[What the exercise asks]:
Reproduce every one of the records below word for word, leaving out the pictures.

[Collected data entries]
-- -- --
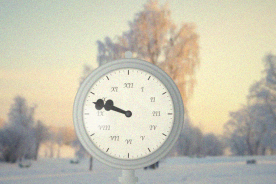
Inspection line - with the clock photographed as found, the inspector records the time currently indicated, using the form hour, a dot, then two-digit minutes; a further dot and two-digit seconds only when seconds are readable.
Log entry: 9.48
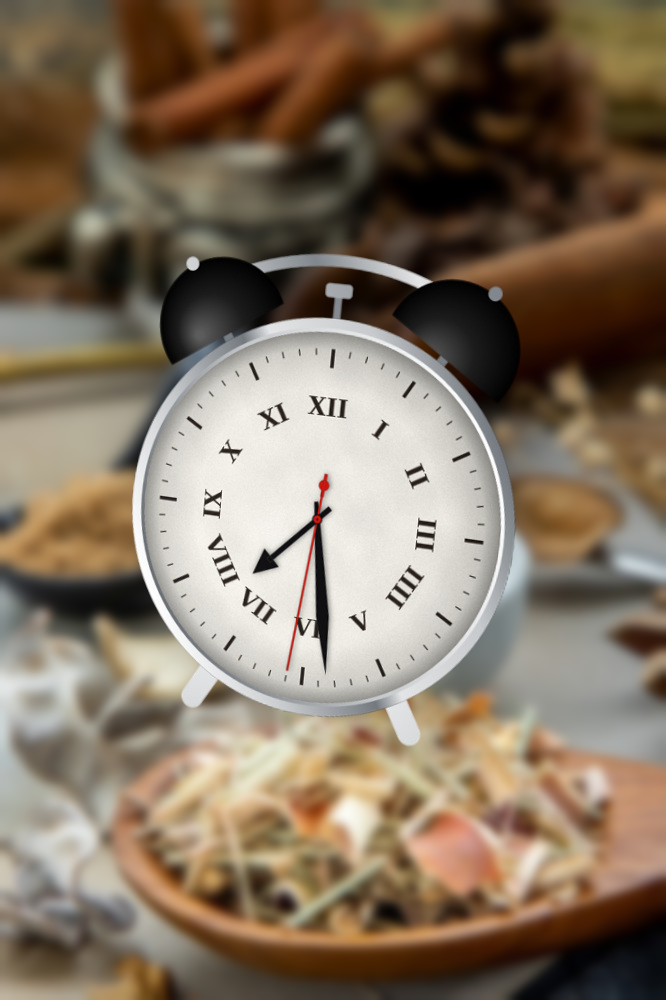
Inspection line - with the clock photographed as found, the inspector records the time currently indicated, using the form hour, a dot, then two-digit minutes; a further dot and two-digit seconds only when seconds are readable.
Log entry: 7.28.31
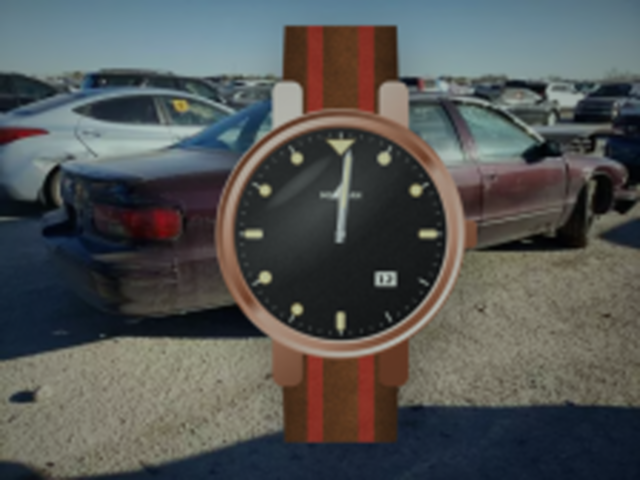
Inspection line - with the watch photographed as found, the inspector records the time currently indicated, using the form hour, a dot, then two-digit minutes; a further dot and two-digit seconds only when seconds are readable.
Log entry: 12.01
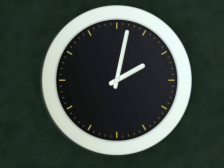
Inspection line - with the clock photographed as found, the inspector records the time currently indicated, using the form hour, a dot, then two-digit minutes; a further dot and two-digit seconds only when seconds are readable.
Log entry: 2.02
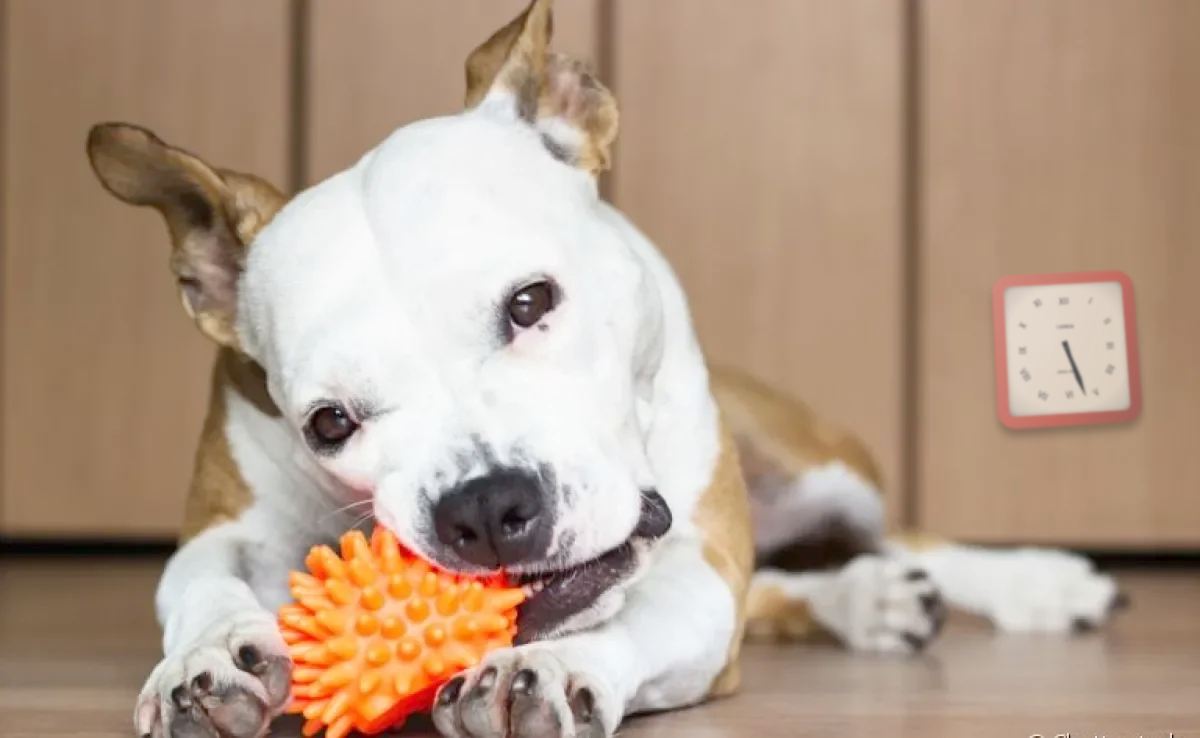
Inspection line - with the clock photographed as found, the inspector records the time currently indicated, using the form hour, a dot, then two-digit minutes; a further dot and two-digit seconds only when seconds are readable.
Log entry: 5.27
-- -- --
[The solution]:
Inspection line - with the clock photographed as found, the inspector records the time currently indicated, using the form hour, a dot, then two-digit minutes; a further dot and two-digit seconds only when seconds are readable.
Log entry: 9.48
Inspection line - with the clock photographed as found, the inspector records the time currently indicated, using the form hour, a dot, then two-digit minutes; a further dot and two-digit seconds only when seconds are readable.
Log entry: 7.28.31
Inspection line - with the watch photographed as found, the inspector records the time currently indicated, using the form hour, a dot, then two-digit minutes; a further dot and two-digit seconds only when seconds are readable.
Log entry: 12.01
Inspection line - with the clock photographed as found, the inspector records the time currently indicated, using the form hour, a dot, then two-digit minutes; a further dot and two-digit seconds only when seconds are readable.
Log entry: 2.02
Inspection line - with the clock photographed as found, the inspector records the time currently indicated, using the form hour, a dot, then two-digit minutes; a further dot and two-digit seconds only when seconds are readable.
Log entry: 5.27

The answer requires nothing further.